Non a caso, persino Poste Italiane – che come ricorda Walter Pinci, Responsabile Sistemi di Incasso e Pagamento di Bancoposta, è l’incumbent italiano per quanto riguarda i pagamenti – sta osservando il fenomeno. «In primo luogo perché ci aiuta a comprendere in che direzione stanno andando le tecnologie specialmente negli ambiti delle rimesse e delle transazioni P2P cross-boarder, in seconda istanza perché ci orienta anche rispetto agli investimenti effettuati da Poste sulle start up», precisa Pinci.

Il sostegno alle nuove imprese è un tema centrale pure per Enel, che dispone di un business incubator che risponde direttamente all’amministratore delegato del Gruppo. «Le start up hanno un filo diretto con i livelli apicali dell’azienda, a cui risponderanno anche gli innovation hub di Tel Aviv (appena inaugurato, ndr), Singapore e Silicon Valley», conferma Diego Dal Canto, ‎Innovation Project Manager di Enel. «E il team che si occupa di Blockchain, attivo ormai da un anno, è composto da 15 persone esperte non solo di ICT, ma anche di business.
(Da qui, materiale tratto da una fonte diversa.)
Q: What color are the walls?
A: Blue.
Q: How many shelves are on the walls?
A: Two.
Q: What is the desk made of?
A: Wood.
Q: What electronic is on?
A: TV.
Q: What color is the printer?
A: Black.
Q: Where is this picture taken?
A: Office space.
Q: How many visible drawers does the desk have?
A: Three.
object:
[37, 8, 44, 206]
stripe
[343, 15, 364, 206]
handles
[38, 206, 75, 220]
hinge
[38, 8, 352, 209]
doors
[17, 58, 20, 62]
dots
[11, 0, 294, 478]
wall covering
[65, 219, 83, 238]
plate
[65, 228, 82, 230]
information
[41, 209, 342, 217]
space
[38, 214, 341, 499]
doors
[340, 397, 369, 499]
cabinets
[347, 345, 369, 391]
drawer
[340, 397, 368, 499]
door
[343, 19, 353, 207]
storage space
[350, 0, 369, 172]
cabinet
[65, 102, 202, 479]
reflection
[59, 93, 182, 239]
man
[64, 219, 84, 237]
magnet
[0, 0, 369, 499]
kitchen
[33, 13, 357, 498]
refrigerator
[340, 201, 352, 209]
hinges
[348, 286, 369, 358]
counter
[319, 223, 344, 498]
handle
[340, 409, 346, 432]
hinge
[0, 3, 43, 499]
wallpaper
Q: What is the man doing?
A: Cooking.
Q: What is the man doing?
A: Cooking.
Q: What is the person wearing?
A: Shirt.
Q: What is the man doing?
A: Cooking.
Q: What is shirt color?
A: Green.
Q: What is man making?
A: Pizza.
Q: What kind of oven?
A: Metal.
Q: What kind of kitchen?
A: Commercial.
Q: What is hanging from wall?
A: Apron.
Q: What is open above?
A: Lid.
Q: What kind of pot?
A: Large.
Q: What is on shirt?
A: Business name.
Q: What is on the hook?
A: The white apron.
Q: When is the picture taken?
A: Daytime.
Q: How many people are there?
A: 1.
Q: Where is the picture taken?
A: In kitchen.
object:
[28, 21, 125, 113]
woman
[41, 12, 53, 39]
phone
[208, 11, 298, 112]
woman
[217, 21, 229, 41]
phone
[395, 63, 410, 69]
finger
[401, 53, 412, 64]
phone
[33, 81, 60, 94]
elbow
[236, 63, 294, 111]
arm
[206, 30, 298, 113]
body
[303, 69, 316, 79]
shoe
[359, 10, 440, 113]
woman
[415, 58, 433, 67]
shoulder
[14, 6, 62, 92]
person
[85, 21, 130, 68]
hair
La Blockchain, per noi, non è solo un nuovo protocollo, ma un modo nuovo di vedere le cose».

Blockchain e start up: il fulcro di nuovi modelli di business

Una visione, quella di Dal Canto, confermata dalle nuove imprese che, soprattutto all’estero e in particolare in UK, stanno fiorendo attorno al concetto di consenso distribuito. Christian Miccoli, co-founder di Conio insieme a Vincenzo Di Nicola (già fondatore di GoPago, ceduta ad Amazon) spiega che introdurre le crittovalute e quindi la Blockchain nel mercato significa prima tutto fornire applicazioni semplici che offrano sicurezza (anche sul piano del rispetto delle normative) e semplicità agli utenti finali. Conio va in questa direzione. «Risolve molti problemi di fondo, a partire da quelli di immagine, in quanto è un wallet che permette di acquistare, gestire e spendere Bitcoin in tutta tranquillità, in ottemperanza alle leggi e senza il rischio di finire ingiustamente sotto la lente di ingrandimento di banche e autorità. Le persone non cercano complicazioni, e vogliono essere certe che – anche nel momento in cui lo smartphone viene smarrito o cambia la normativa o, nella peggiore delle ipotesi, Conio chiude – il loro wallet sia comunque disponibile».

Euklid è un’altra start up fintech inglese, ma unica nel suo genere perché unisce alla tecnologia Blockchain l’Intelligenza artificiale. «Abbiamo sviluppato una piattaforma analitica proprietaria che ci permette di prevedere gli andamenti azionari in borsa. La precisione degli insight è talmente elevata che il nostro modello di business si fonda su un meccanismo di remunerazione legato alle performance ottenute dai clienti», dice Giovanni Contini, cofondatore di Euklid, dove la Blockchain funge da cartina di tornasole per i risultati ottenuti dall’azienda. «Il protocollo è garanzia di trasparenza ed etica in una proposizione che è per definizione customer-centric».

Anche Tallysticks punta a innescare una grande rivoluzione: «Le PMI generano il 60% del PIL globale ma ricevono solo il 30% dei finanziamenti complessivi», racconta Nitesh Srivastava, Operations Manager della start up. «Grazie alla Blockchain possiamo reimmaginare il modo in cui vengono gestiti e analizzati i dati finanziari e i processi di finanziamento, collegando le organizzazioni di piccole dimensioni con la grande impresa e gli istituti finanziari per un accesso al credito più semplice».

Ma Blockchain non è solo sinonimo di transazioni: Everledger per esempio sfrutta il protocollo per garantire l’origine e la storia dei beni di lusso, a partire dai diamanti per arrivare ai vini pregiati passando per le opere d’arte. «Everledger è un registro globale fondato sulla Blockchain, la cui immutabilità è alla base dell’identificazione univoca degli oggetti, di cui è possibile conoscere in ogni momento origine, posizione, proprietà attraverso dati incorruttibili», dice Calogero Scibetta, Operations and Business Development Manager della società. «Pur non essendo un’applicazione di natura finanziaria, i nostri clienti sono prevalentemente banche e assicurazioni, per le quali le frodi generano ogni anno perdite per 50 miliardi di euro».